An dieser Stelle bin ich erneut sehr dankbar für die Arbeit des Kollegen in der Administration, ohne den mein Tag wahrscheinlich ein Vielfaches an organisatorischen Telefonaten beinhalten würde, Zeit die ich so direkt am Patient*in verbringen kann. Ich suche mir die entsprechenden Akten heraus und ordne sie. Der Plan ist voll und ich schreite zur Tat.

Da klingelt es an der Tür. Patient*in Nr.1 von 8 steht vor der Tür und verlangt Einlass.

Nach kurzem Empfangsgespräch auf dem Flur und der Frage, ob es ein Glas Wasser oder eine Tasse Tee sein darf, betreten wir den Therapieraum, die Kontrolle der Hausaufgaben und die Klärung etwaiger Unklarheiten die im Zuge derer offensichtlich wurden, stehen auf dem Programm.

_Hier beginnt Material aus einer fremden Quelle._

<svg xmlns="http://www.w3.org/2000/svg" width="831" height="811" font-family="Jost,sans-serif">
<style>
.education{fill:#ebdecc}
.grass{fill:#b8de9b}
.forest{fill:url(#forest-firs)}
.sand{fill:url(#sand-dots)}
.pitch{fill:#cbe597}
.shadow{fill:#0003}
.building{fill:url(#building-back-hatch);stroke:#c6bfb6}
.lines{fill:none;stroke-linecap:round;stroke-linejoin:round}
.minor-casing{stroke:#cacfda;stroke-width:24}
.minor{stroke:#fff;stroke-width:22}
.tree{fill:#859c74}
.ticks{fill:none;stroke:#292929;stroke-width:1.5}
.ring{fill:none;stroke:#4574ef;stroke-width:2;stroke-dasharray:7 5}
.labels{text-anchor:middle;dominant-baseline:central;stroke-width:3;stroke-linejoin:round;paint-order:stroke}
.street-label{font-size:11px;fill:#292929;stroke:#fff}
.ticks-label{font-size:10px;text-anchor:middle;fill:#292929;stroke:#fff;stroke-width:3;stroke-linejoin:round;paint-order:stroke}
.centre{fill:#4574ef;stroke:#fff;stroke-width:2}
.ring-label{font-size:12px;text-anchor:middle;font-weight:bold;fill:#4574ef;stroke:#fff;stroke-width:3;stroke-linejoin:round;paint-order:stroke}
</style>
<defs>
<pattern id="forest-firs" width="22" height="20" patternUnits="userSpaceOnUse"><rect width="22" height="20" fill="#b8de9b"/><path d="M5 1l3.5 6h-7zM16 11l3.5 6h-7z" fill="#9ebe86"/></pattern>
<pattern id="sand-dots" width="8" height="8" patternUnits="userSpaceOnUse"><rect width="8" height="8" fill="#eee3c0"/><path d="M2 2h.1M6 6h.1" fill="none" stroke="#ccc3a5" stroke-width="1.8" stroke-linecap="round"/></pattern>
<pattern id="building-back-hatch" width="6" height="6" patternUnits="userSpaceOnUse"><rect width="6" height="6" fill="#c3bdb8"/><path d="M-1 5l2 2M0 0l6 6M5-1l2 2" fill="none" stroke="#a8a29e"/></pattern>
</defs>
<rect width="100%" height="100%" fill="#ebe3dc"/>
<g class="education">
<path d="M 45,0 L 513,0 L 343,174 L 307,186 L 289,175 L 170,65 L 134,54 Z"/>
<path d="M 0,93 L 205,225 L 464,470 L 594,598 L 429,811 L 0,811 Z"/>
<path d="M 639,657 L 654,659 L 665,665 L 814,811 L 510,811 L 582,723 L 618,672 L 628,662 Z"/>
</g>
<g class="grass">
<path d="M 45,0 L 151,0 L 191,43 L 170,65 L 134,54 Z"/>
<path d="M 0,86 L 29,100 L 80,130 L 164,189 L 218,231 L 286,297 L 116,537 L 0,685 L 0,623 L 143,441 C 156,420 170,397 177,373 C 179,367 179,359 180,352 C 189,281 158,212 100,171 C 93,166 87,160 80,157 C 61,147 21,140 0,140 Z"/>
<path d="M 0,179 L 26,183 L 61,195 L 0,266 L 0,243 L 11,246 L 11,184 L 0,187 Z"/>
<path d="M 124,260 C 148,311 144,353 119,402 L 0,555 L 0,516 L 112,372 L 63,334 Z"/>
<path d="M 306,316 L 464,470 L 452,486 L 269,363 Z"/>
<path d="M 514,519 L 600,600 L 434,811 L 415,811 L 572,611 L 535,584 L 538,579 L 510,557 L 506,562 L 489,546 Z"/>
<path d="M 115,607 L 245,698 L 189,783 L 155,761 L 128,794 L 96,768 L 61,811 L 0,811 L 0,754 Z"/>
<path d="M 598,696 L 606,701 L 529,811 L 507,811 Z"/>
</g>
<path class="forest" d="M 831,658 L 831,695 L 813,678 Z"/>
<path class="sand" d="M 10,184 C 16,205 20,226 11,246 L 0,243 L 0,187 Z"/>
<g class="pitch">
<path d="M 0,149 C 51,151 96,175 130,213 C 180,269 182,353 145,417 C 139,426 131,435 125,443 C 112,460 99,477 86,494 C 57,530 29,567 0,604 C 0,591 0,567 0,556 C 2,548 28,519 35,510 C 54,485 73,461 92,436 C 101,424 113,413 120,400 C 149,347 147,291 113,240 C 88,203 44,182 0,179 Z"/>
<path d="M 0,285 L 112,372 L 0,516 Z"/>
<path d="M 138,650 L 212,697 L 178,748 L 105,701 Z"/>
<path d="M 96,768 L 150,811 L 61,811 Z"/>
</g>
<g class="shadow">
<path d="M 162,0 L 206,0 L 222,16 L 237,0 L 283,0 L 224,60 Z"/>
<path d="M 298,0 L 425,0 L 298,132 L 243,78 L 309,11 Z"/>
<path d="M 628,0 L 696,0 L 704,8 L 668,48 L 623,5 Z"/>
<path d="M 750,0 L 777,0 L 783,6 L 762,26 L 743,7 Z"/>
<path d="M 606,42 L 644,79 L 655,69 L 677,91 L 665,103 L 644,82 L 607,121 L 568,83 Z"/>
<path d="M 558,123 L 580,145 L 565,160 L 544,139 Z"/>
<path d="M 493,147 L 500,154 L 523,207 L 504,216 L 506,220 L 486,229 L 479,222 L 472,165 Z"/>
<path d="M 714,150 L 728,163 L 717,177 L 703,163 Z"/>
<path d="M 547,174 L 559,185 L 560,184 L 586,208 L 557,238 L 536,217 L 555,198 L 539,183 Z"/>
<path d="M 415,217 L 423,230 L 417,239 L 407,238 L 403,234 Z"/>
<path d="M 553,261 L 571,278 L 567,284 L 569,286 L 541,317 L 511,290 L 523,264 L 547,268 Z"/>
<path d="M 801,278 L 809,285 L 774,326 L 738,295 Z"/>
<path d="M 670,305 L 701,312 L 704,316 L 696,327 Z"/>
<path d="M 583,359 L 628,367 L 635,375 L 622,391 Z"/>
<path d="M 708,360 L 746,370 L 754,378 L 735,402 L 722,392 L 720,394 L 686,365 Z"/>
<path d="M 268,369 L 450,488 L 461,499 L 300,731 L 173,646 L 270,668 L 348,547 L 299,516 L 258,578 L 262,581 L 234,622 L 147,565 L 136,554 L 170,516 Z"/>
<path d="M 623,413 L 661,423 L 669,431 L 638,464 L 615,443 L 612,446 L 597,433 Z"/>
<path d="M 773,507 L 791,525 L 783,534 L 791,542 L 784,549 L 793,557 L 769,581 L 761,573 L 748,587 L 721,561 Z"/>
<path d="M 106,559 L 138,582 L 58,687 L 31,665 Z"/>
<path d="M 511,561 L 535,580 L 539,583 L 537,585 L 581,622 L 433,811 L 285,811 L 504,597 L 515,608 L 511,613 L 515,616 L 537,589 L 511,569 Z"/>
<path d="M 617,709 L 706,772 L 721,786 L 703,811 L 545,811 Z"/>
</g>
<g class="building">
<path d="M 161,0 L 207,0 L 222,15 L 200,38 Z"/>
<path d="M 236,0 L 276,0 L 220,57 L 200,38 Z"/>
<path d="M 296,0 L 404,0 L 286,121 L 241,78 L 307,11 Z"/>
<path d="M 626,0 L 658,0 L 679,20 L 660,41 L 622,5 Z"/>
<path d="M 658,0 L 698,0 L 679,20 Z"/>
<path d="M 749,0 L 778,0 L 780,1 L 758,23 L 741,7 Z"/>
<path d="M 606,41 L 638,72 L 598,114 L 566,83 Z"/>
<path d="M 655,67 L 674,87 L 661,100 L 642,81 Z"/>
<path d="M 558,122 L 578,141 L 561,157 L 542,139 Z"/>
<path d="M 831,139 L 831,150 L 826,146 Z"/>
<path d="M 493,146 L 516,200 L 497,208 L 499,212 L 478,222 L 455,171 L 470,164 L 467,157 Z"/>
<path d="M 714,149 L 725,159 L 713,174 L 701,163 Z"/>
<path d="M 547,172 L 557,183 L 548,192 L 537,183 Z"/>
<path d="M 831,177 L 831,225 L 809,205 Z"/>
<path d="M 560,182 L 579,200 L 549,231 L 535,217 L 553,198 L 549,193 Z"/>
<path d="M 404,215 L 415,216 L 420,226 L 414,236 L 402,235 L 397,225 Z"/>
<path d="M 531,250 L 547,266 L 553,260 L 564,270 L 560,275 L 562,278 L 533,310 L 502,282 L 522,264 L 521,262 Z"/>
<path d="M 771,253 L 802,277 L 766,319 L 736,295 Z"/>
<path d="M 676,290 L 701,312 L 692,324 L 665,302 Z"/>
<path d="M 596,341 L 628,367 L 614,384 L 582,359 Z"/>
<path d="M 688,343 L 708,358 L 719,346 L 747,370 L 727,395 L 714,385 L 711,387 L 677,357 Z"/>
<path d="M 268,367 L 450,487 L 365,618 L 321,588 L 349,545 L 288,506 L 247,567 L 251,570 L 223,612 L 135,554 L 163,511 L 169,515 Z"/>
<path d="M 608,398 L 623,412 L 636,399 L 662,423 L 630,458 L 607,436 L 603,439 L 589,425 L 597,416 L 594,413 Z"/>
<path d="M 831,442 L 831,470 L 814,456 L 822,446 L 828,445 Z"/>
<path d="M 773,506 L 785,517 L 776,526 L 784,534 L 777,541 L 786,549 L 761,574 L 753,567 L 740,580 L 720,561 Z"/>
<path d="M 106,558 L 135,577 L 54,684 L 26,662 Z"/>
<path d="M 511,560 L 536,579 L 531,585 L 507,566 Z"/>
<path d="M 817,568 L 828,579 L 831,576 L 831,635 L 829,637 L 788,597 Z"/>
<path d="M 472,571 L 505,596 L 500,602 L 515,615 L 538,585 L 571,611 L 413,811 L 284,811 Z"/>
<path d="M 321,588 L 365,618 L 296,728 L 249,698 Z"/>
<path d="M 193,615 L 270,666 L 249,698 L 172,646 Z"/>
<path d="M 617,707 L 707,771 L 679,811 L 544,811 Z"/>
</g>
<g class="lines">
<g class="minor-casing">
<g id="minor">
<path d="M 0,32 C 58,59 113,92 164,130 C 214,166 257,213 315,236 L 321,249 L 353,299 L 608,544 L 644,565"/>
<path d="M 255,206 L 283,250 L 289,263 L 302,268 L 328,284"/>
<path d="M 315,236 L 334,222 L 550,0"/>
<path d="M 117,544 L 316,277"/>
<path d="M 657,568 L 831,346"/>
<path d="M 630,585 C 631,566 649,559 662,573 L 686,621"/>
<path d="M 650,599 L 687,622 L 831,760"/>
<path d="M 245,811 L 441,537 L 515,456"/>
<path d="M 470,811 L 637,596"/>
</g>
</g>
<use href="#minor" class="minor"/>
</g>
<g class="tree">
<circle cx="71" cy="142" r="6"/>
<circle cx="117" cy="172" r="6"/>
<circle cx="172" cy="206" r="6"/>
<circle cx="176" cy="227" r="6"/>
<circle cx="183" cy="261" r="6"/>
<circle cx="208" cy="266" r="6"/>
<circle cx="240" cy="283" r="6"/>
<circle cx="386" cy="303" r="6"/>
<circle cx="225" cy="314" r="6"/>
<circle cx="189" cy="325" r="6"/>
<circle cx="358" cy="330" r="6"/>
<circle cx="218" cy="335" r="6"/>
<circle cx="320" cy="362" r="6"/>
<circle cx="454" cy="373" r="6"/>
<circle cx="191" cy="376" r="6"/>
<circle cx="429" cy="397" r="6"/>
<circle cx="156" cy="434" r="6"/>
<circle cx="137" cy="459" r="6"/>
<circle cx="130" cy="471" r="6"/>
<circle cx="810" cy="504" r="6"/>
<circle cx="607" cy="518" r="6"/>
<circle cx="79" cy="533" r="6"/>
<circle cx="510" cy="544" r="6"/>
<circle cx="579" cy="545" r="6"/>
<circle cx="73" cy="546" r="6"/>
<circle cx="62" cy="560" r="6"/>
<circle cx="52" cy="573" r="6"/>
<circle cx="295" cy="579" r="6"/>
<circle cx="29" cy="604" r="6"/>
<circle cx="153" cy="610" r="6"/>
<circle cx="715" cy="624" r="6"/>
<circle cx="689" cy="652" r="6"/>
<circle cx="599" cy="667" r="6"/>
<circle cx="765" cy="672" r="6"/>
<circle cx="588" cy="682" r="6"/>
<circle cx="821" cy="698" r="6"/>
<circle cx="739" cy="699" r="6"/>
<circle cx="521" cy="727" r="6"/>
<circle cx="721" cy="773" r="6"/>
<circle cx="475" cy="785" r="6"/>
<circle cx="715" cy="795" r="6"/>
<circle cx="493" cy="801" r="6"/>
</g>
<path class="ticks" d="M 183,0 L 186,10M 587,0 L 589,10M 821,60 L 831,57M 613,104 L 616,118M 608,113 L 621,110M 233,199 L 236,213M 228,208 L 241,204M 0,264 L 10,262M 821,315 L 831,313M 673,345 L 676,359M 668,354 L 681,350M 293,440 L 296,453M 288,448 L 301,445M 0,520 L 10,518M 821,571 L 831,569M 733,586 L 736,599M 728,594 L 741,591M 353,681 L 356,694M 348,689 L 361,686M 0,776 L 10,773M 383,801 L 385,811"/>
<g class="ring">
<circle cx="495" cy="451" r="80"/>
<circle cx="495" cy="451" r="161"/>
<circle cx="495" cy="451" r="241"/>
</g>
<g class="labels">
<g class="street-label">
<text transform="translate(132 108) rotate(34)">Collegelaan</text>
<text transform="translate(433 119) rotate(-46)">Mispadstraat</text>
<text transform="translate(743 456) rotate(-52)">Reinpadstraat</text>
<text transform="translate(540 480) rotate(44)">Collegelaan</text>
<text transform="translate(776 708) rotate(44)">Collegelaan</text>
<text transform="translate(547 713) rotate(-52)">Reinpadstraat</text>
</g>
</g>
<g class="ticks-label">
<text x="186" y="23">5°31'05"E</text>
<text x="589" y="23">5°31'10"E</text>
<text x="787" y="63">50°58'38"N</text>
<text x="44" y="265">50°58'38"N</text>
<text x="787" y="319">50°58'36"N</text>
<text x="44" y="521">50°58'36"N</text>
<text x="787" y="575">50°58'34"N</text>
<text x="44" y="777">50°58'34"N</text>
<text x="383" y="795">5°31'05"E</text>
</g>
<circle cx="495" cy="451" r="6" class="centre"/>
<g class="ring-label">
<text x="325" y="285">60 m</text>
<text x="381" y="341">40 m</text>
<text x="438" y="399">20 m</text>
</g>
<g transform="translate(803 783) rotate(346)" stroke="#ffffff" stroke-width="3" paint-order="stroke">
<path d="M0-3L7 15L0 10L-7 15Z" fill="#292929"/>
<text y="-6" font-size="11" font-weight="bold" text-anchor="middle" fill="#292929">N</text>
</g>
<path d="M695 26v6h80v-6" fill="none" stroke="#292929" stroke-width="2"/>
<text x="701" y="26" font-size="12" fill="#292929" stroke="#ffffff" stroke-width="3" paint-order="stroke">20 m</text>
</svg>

Stimmkontor Hannover - Stimme Therapie Übung

Uns erwartet eine Einheit zum Thema:

„Wie beginne ich adäquat in eine gesprochene oder gesungene Phrase, ohne wie so oft vor dem ersten Ton zu denken: mal schauen was gleich kommt…“

Innerhalb des Übungsprogramms geht es vor allem darum, einen adäquaten Atemdruck und den kontrollierten Stimmschluss zu erüben. Das ist gar nicht so leicht und verlangt der übenden Person ein Höchstmaß an Konzentration und Eigenwahrnehmung ab. Wenn dann jedoch sämtliche Parameter ineinander zu greifen beginnen und sich dieses Gefühl von Kontrolle und „Ich bekomme das ohne große Anstrengung hin!“ einstellt, zahlt sich die Mühe direkt aus.

Heute wirdmen wir uns dem direkten oder auch „glottalen“ Stimmeinsatz. Man spricht in der Gesangspädagogik nicht selten von „harten“ Stimmeinsätzen. Dieser Begriff führt jedoch bei ungeübten Stimmnutzer*innen nicht selten assoziativ zu überhöhtem Stimmdruck und einer festen Stimme.

Die Patient*in stellt hüftschmahl parallel aufrecht mitten in den Raum, schließt die Augen, bereitet die Artikulation vor (wir üben auf /ä/ und /i/), schließt die Stimmritze (Glottis) und produziert danach drei kurze /ä/s /i/s, wobei der letzte Laut ins Legato überführt (ausgehalten) wird.

WICHTIG: die drei Laute sollten allesamt gleich klingen, also mit dem gleichen Maß an Luft versorgt werden, ohne das die Artikulationsstellung verändert wird. Hätten Sie vermutet, dass die Zungenposition im Mundraum und ihre muskuläre Spannung den gesamten Laut signifikant in Farbe und (Intonations-)Qualität zu beeinflussen vermögen? Ich bin immer wieder fasziniert davon, wie kleinschrittig und fein wir unsere Stimme allein über diesen Parameter steuern und tunen können.

Um die Synchronisation zwischen Stimmschluss und einsetzender Phonation herzustellen, begleiten wir den Prozess mit einer federnden Bewegung aus dem Handgelenk, prellen einen imaginären Ball oder werfen drei Dartpfeile auf kurze/weite Distanz.

Wir übertragen letztendlich die erübten technischen Inhalte auf Bill Withers „Ain’t no Sunshine“. So intensiv die Erarbeitung der Techniken und Inhalte sein mag, so großartig ist das Gefühl, wenn der Transfer leicht fällt und sich Spaß an der Umsetzung einstellt! Und für diese Momente brenne ich als Stimmprofi.

[…] mit einem Lächeln auf den Lippen und voller (stimmlicher) Power verlässt die Patient*in das Kontor, ich schließe die Tür mit einem saftigen „RUMS“. Jetzt noch die Dokumentation, Lüften und Vorbereitung des Raumes, dann darf es weiter gehen.

Stimmkontor Hannover - Stimme Therapie Übung

An diesem Tag sollten mir noch vier Patien*innen mit verschiedenen Dysphonien, ein Teenager mit  fehlerhaftem Schluckmuster, ein Patient mit MS und ein Mensch mit einer Aphasie über den Weg laufen.

Für sie alle stehen ganz individuelle Stunden auf dem Plan, angepasst an die Bedigungen und Voraussetzungen, welche sie an diesem Tag mitbringen.

19:00 Uhr. Es klingelt mehrmals, die Sänger*innen des Kontor-Chors stehen vor der Tür. Aber dies ist ein anderer Aspekt meiner Arbeit und möchte zu einem anderen Zeitpunkt erzählt werden.